======== Textauszug ========

Während dieser Phase können die TN ihre Position verändern, wenn sie etwas hören, das sie dazu bewegt.
Aufstellungen b) und c)
Für die nächsten beiden Aufstellungen werden die beschrifteten Pole ausgetauscht. Die anleitende Person legt die Zettel mit den Aufschriften „ein Problem“ und „eine Lösung“ aus. Dann liest sie die nächste Aussage/den nächsten Satzanfang vor:
„Digitalisierung ist für Klimaschutz …“ [eine Lösung – Ein Problem]
Dabei geht die anleitende Person für die Aufstellung und Austauschphase so vor, wie oben bei der ersten Aufstellung beschrieben.
Falls hier von den TN wenig unterschiedliche Perspektiven genannt werden, kann die anleitende Person auch Argumente aus dem Hintergrundtext einbringen.
Als dritte und letzte Aufstellung werden die TN eingeladen, sich zu folgender Aussage zu positionieren:
„Digitalisierung ist für globale Gerechtigkeit …“ [eine Lösung – ein Problem]
Dabei geht die anleitende Person für die Aufstellung und Austauschphase so vor, wie oben bei der ersten Aufstellung beschrieben. Falls hier von den TN wenig unterschiedliche Perspektiven genannt werden, kann die anleitende Person auch Argumente aus dem Hintergrundtext einbringen.
4. Reflexion (15-20 Minuten)
Alle TN kommen in einem Stuhlkreis zusammen. Hier können zur Reflexion noch folgende Fragen besprochen werden:
- Wie einfach oder schwer ist es euch gefallen, euch zu positionieren? Was war daran einfach, was schwierig?
- Was ist euch bei den Positionierungen und in den Austauschphasen aufgefallen?
- [Je nach Gruppe:] Welche Perspektiven waren nicht im Raum? Wer hätte sich vielleicht anders positioniert, weil sie*er anders betroffen (oder strukturell diskriminiert) ist?
- Welche Positionen nehmt ihr in der öffentlichen Debatte mehr wahr, welche weniger? Woran könnte das liegen?
- Wie geht ihr damit um, wenn etwas so zwiespältig oder ambivalent ist wie die Rolle von Digitalisierung im Bezug auf Klimaschutz oder globale Gerechtigkeit?
- Was bedeutet diese Ambivalenz für politische Entscheidungen rund um Digitalisierung?

========

▶ **Arbeitsauftrag 1**
Gib aus den Zeilen der Datensatzeinträge den Abschnitt von der Zeile mit „What is the“ bis einschließlich der Zeile mit „coordinates (98, 326).“ wortgetreu wieder.
Der Textauszug und die Zeilen stehen in keinem inhaltlichen Zusammenhang.

======== Aufgeführte Einträge ========

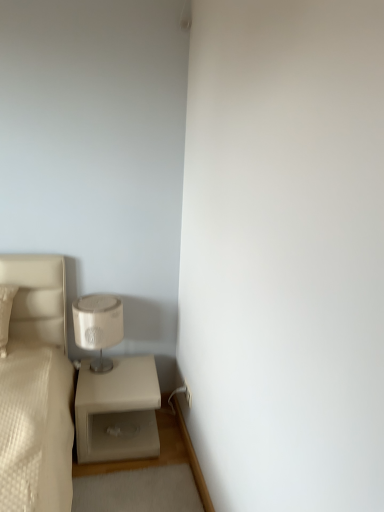
The height and width of the screenshot is (512, 384). Describe the element at coordinates (98, 326) in the screenshot. I see `matte beige lampshade at lower left` at that location.

This screenshot has width=384, height=512. I want to click on matte beige lampshade at lower left, so 98,326.

What is the approximate height of beige matte nightstand at lower left?

The height of beige matte nightstand at lower left is 37.36 centimeters.

Measure the distance between beige matte nightstand at lower left and camera.

6.62 feet.

The width and height of the screenshot is (384, 512). Describe the element at coordinates (117, 411) in the screenshot. I see `beige matte nightstand at lower left` at that location.

Identify the location of beige matte nightstand at lower left. (117, 411).

Where is `matte beige lampshade at lower left`? The height and width of the screenshot is (512, 384). matte beige lampshade at lower left is located at coordinates (98, 326).

Which is more to the right, beige matte nightstand at lower left or matte beige lampshade at lower left?

Positioned to the right is beige matte nightstand at lower left.

Which object is closer to the camera, beige matte nightstand at lower left or matte beige lampshade at lower left?

beige matte nightstand at lower left is more forward.

Is point (152, 442) positioned behind point (113, 329)?

No, it is in front of (113, 329).

From the image's perspective, is beige matte nightstand at lower left on top of matte beige lampshade at lower left?

Incorrect, from the image's perspective, beige matte nightstand at lower left is lower than matte beige lampshade at lower left.

Consider the image. From a real-world perspective, is beige matte nightstand at lower left positioned above or below matte beige lampshade at lower left?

========

▶ **Arbeitsauftrag 2**
Entscheide für jede Aussage, ob sie mit dem Textauszug zu den Aufstellungen über Digitalisierung übereinstimmt, und belege dein Ja oder Nein mit den wörtlich zitierten entscheidenden Worten.
(a) Zur Reflexion kommen alle TN in einem Stuhlkreis zusammen.
(b) Für die Reflexion sind 30 Minuten vorgesehen.
(c) Werden wenig unterschiedliche Perspektiven genannt, kann die anleitende Person Argumente aus dem Hintergrundtext einbringen.

▶ **Lösung 1**
What is the approximate height of beige matte nightstand at lower left?

The height of beige matte nightstand at lower left is 37.36 centimeters.

Measure the distance between beige matte nightstand at lower left and camera.

6.62 feet.

The width and height of the screenshot is (384, 512). Describe the element at coordinates (117, 411) in the screenshot. I see `beige matte nightstand at lower left` at that location.

Identify the location of beige matte nightstand at lower left. (117, 411).

Where is `matte beige lampshade at lower left`? The height and width of the screenshot is (512, 384). matte beige lampshade at lower left is located at coordinates (98, 326).

▶ **Lösung 2**
(a) Ja: „Alle TN kommen in einem Stuhlkreis zusammen.“
(b) Nein: „4. Reflexion (15-20 Minuten)“
(c) Ja: „Falls hier von den TN wenig unterschiedliche Perspektiven genannt werden, kann die anleitende Person auch Argumente aus dem Hintergrundtext einbringen.“